Both the patch and the injection caused reactions at the application sites in the following days: The patch was more likely to cause itching and redness, and the injection was more likely to cause pain. This type of reaction is normal and can be explained as the body's response to receiving the vaccine, Rouphael said. Because the patch delivered the vaccine to the surface of the skin, the reaction in that case appeared on the surface, she said, whereas the pain from the injection was more of an intramuscular pain, because that's where the drug was delivered. [6 Flu Vaccine Myths]
Four weeks after receiving the microneedle vaccine patch, 70 percent of the participants said that they'd prefer getting their flu vaccine this way, according to the study.
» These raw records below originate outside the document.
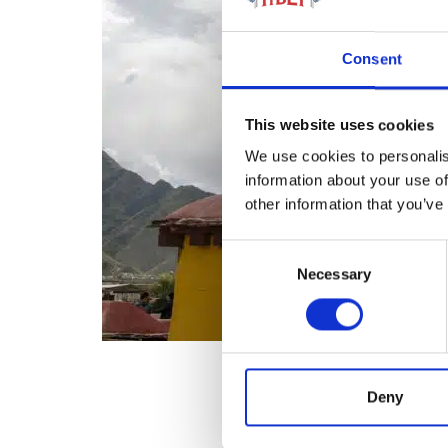
Consent
This website uses cookies
We use cookies to personalis
information about your use of
other information that you’ve
Consent
Necessary
Selection
Deny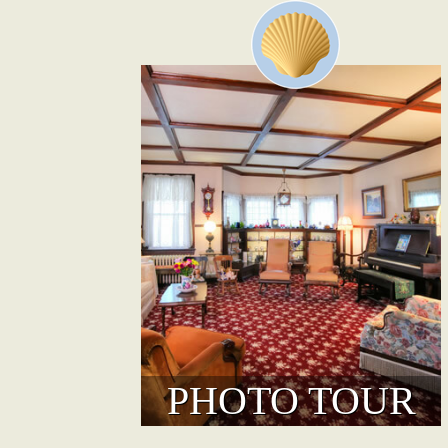
PHOTO TOUR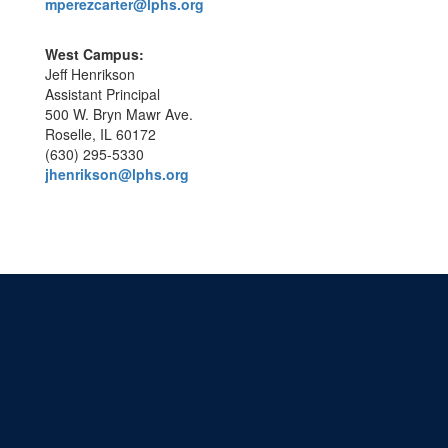
mperezcarter@lphs.org
West Campus:
Jeff Henrikson
Assistant Principal
500 W. Bryn Mawr Ave.
Roselle, IL 60172
(630) 295-5330
jhenrikson@lphs.org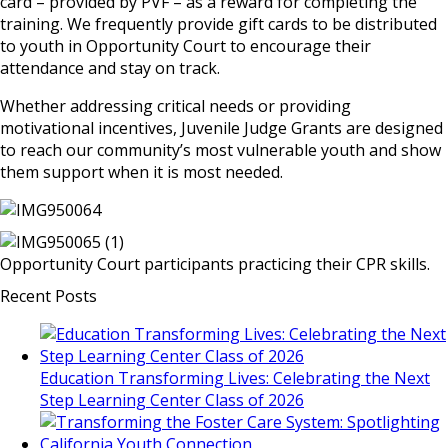
card – provided by PVF – as a reward for completing the
training. We frequently provide gift cards to be distributed
to youth in Opportunity Court to encourage their
attendance and stay on track.
Whether addressing critical needs or providing
motivational incentives, Juvenile Judge Grants are designed
to reach our community’s most vulnerable youth and show
them support when it is most needed.
Opportunity Court participants practicing their CPR skills.
Recent Posts
Education Transforming Lives: Celebrating the Next
Step Learning Center Class of 2026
Because the study included only 100 people, the next step is to conduct a much larger trial, both Rouphael and Prausnitz said. In addition, they hope to someday be able to use these microneedle patches to deliver other drugs and vaccines.
Writing in an editorial that was published alongside the new study in The Lancet, Katja Höschler and Maria Zambon, both of Public Health England, said that the "microneedle patches have the potential to become ideal candidates for vaccinations programs, not only in poorly resourced settings, but also for individuals who currently prefer not to get vaccinated." Höschler and Zambon were not involved in the new study.
The patches might be a particularly attractive option for children, they wrote.
Still, more research is needed to explore how effective the microneedle patch-delivered flu vaccine is, Höschler and Zambon wrote.